It may be the library’s finest hour day week.
With thousands of Westporters powerless, the Public Library has become Westport’s community center. It’s our warming hut, meeting place, town square, movie theater, food court, bathroom — and comfort zone — all at once.
And all the time.
Maxine Bleiweis smiles, while hosting thousands of displaced Westporters.
Earlier this morning Maxine Bleiweis — the indefatigable director — paused during her rounds of the jam-packed building to recall a few highlights of the past few days. Her own Black Rock home lacks power, so she knows what the huddled masses in every nook and cranny of her library are going through.
“Starting on Sunday, parents and teenagers have come in together — happily,” she says. “There’s a real feeling of ‘we’re all in this together.'”
Since then, patrons have availed themselves of every library service — and invented their own. Women blow dry their hair in the restroom. Men shave.
The AV Center is less popular than usual — not surprisingly, because a DVD without power is useless.

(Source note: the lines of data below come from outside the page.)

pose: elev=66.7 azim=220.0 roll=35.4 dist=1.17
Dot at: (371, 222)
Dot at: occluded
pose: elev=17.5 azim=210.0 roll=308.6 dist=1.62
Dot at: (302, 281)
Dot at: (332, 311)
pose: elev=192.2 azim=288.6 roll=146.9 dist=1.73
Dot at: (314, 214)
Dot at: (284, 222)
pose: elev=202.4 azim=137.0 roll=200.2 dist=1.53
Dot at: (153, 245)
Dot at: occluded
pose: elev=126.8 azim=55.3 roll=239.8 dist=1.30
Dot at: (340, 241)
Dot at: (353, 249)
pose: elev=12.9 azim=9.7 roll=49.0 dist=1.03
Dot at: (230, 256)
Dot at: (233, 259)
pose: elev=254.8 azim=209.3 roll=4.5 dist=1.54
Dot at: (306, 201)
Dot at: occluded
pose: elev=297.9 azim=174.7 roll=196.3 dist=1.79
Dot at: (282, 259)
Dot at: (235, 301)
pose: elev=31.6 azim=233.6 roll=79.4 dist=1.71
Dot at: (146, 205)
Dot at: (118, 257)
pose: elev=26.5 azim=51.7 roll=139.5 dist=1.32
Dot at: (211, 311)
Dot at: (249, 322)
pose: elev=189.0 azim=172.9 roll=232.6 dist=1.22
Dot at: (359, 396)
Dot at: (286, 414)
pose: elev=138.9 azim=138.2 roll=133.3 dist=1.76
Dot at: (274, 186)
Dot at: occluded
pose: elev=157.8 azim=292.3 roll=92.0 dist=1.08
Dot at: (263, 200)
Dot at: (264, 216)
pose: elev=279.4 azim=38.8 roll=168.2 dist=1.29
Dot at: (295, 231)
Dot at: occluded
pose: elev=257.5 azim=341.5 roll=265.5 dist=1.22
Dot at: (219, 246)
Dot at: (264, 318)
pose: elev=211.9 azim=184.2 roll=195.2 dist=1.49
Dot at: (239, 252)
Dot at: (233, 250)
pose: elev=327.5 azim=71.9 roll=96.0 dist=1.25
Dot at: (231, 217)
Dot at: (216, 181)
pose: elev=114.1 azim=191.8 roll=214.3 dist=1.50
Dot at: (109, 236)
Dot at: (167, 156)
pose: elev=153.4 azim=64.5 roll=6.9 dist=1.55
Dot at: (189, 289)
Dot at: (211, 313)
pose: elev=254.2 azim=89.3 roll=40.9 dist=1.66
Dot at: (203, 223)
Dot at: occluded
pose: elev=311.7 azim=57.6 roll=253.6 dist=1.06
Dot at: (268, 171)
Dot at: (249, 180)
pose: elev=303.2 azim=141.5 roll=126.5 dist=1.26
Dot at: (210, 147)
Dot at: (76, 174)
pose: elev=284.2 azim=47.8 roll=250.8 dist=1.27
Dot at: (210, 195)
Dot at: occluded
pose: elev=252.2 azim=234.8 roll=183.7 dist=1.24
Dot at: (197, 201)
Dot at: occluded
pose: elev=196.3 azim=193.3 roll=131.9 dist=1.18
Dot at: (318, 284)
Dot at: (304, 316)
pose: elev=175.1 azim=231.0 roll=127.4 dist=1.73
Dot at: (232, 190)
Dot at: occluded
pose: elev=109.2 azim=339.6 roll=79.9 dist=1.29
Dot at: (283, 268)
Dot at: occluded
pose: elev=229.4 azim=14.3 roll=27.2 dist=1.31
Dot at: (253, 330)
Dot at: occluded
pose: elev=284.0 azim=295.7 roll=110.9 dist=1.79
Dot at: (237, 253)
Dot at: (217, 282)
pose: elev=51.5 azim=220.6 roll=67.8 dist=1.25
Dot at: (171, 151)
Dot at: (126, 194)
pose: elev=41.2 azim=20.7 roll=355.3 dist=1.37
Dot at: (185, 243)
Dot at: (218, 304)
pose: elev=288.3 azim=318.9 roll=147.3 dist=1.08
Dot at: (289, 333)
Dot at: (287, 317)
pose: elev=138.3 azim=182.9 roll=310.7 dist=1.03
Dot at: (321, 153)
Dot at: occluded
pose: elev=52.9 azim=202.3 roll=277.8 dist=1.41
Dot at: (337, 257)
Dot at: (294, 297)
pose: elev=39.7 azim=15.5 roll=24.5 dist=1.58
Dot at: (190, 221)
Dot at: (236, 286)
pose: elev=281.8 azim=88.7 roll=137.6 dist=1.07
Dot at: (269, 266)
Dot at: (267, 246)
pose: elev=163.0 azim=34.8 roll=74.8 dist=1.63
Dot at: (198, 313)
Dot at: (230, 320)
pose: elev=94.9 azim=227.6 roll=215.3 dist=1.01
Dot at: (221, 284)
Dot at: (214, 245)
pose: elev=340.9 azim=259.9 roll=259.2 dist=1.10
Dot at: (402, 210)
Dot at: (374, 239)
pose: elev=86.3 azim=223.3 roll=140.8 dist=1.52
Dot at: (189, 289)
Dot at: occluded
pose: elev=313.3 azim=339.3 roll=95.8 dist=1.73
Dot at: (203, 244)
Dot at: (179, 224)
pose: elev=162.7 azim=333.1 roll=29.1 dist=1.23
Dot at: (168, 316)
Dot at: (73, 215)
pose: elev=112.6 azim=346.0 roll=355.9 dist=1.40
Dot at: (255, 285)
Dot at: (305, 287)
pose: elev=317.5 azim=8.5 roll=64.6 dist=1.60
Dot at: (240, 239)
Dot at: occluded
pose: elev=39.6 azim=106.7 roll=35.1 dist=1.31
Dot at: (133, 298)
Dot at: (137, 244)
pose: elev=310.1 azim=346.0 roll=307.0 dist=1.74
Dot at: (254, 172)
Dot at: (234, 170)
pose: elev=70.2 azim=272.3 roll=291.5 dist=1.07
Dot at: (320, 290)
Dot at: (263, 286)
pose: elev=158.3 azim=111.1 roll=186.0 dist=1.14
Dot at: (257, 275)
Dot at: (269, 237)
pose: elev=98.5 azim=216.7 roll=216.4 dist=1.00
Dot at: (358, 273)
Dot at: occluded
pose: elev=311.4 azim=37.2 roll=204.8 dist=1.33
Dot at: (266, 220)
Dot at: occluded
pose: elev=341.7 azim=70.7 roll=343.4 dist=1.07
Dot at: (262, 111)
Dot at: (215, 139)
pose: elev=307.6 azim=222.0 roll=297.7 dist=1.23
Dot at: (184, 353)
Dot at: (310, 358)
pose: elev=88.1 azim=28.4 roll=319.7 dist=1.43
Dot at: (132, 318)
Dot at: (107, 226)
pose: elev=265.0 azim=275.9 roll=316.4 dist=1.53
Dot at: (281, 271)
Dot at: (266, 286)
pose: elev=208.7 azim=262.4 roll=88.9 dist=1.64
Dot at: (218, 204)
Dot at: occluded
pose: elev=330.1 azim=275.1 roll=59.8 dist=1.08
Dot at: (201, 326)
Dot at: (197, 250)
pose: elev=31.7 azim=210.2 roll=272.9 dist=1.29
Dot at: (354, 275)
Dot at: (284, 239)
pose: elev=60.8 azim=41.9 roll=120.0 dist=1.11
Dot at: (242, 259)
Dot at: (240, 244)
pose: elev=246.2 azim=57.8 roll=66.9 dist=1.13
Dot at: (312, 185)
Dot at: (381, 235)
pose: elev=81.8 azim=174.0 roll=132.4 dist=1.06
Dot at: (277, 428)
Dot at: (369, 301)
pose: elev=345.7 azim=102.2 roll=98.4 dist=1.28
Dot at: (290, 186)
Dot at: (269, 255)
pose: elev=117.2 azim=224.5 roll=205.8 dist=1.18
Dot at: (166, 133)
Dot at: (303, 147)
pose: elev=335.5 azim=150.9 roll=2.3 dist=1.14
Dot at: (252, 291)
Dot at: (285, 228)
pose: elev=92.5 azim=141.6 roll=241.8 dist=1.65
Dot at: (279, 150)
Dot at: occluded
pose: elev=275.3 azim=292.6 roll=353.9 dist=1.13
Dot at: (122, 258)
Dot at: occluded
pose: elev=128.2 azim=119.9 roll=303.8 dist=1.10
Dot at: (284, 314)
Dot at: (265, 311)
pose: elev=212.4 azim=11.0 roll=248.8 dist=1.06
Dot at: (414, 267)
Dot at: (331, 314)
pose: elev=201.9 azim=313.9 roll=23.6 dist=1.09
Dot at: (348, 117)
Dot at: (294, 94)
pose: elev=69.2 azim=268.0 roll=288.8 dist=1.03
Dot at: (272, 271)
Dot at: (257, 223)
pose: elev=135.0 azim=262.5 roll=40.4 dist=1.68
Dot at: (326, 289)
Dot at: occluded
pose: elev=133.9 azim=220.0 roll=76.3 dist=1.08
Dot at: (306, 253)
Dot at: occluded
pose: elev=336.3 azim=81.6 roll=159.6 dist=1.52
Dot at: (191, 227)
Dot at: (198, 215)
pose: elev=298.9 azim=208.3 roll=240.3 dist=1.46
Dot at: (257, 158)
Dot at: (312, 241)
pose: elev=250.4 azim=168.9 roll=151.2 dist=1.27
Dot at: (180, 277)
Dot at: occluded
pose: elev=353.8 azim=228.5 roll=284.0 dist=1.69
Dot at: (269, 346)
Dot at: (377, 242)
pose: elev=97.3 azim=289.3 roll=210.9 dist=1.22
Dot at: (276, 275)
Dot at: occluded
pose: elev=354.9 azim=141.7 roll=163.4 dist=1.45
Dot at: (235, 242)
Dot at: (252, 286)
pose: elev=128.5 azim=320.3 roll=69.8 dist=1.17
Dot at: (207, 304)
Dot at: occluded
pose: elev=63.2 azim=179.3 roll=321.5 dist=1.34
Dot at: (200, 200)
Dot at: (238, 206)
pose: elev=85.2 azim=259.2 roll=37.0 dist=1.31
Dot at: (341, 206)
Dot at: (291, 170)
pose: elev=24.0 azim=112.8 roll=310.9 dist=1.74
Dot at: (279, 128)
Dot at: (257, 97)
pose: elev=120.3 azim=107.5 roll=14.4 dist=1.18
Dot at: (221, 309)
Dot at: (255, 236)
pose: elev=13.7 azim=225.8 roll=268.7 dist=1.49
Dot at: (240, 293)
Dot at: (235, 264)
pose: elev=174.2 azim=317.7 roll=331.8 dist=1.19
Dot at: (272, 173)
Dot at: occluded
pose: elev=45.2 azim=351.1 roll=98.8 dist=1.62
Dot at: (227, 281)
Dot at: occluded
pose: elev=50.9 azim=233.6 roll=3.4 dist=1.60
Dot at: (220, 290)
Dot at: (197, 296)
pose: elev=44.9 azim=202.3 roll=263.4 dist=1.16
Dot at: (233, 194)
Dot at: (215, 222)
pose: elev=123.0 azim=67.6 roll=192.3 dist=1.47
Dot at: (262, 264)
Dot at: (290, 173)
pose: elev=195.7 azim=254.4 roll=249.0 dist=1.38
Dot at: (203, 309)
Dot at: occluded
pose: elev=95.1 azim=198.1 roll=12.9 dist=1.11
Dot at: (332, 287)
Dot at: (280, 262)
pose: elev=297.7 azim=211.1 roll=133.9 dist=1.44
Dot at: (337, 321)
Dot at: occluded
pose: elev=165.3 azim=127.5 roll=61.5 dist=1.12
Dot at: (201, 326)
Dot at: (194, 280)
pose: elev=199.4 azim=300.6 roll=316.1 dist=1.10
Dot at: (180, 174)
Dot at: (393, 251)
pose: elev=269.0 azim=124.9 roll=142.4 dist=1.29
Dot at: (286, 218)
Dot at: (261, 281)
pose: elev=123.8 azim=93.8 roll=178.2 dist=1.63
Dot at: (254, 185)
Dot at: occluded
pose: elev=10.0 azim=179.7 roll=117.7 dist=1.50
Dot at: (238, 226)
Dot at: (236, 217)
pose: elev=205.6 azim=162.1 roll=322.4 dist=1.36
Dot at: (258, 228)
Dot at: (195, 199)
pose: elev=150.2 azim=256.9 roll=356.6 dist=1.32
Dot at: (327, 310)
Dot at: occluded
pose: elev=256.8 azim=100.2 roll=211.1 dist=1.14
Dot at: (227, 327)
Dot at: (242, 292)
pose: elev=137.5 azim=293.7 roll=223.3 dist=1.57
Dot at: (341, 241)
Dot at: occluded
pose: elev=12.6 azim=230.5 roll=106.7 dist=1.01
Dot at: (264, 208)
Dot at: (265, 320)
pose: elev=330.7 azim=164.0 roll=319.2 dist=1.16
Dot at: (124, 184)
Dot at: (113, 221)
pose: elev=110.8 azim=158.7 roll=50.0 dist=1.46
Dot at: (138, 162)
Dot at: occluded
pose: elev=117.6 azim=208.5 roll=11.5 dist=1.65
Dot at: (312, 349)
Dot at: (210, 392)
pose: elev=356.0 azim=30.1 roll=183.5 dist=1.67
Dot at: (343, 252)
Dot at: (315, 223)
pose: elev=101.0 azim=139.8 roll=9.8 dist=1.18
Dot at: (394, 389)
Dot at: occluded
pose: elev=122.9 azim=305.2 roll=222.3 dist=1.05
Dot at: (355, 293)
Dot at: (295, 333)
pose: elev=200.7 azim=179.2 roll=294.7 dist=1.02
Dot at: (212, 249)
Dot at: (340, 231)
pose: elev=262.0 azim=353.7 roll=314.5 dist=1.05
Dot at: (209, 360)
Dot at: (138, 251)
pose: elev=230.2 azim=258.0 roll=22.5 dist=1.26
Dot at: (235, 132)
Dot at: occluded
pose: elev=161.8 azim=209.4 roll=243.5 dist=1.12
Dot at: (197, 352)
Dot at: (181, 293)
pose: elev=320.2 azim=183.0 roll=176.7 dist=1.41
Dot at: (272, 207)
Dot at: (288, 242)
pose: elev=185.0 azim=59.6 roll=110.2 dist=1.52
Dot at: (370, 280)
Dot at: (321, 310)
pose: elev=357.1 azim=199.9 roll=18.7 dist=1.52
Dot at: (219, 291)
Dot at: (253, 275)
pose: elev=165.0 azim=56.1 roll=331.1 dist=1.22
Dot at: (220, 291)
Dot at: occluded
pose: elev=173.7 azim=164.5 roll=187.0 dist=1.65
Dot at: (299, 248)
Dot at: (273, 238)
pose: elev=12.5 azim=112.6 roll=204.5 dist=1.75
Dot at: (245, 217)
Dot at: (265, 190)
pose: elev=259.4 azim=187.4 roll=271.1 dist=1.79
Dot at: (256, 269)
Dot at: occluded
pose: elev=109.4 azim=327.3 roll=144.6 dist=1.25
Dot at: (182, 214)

Instead, people grab books — and read them right on the floor.
Others play chess or Scrabble. Westporters who haven’t seen each other in years reconnect, and share trees-in-houses-and-on-cars stories.
Children’s librarians pop in movie after movie. One of the most popular: “Cloudy With a Chance of Meatballs.”
Custodians ventured out to buy extra power strips for patrons. A staff member brought oranges for colleagues.
Stacey Landowne, daughter Claudia and son Will -- armed with laptops, books, food and coffee -- settle in for Day 3 at the library.
Yesterday, around 4 p.m. — the moment youngsters were supposed to find out if school was canceled today — wireless usage hit its peak. Maxine was thrilled.
“I’ve never seen so many teenagers here — not even during exam time,” she marvels. “They were all over the place. It was great!”
Taking cues from their director, the staff never stops smiling. They answer the same questions over and over — “Is the cafe open?” “Can I get internet access?” “Do you have plugs?” — as pleasantly as if they’ve never heard them before.
“Years ago, I was saying libraries need to be ‘warm and wired,'” Maxine says. “Literally, that’s what we’ve been since Saturday.”
The Westport Library, she notes, is a “familiar, secure, safe, welcoming space. You can’t find that in a hotel. This is community at its best.”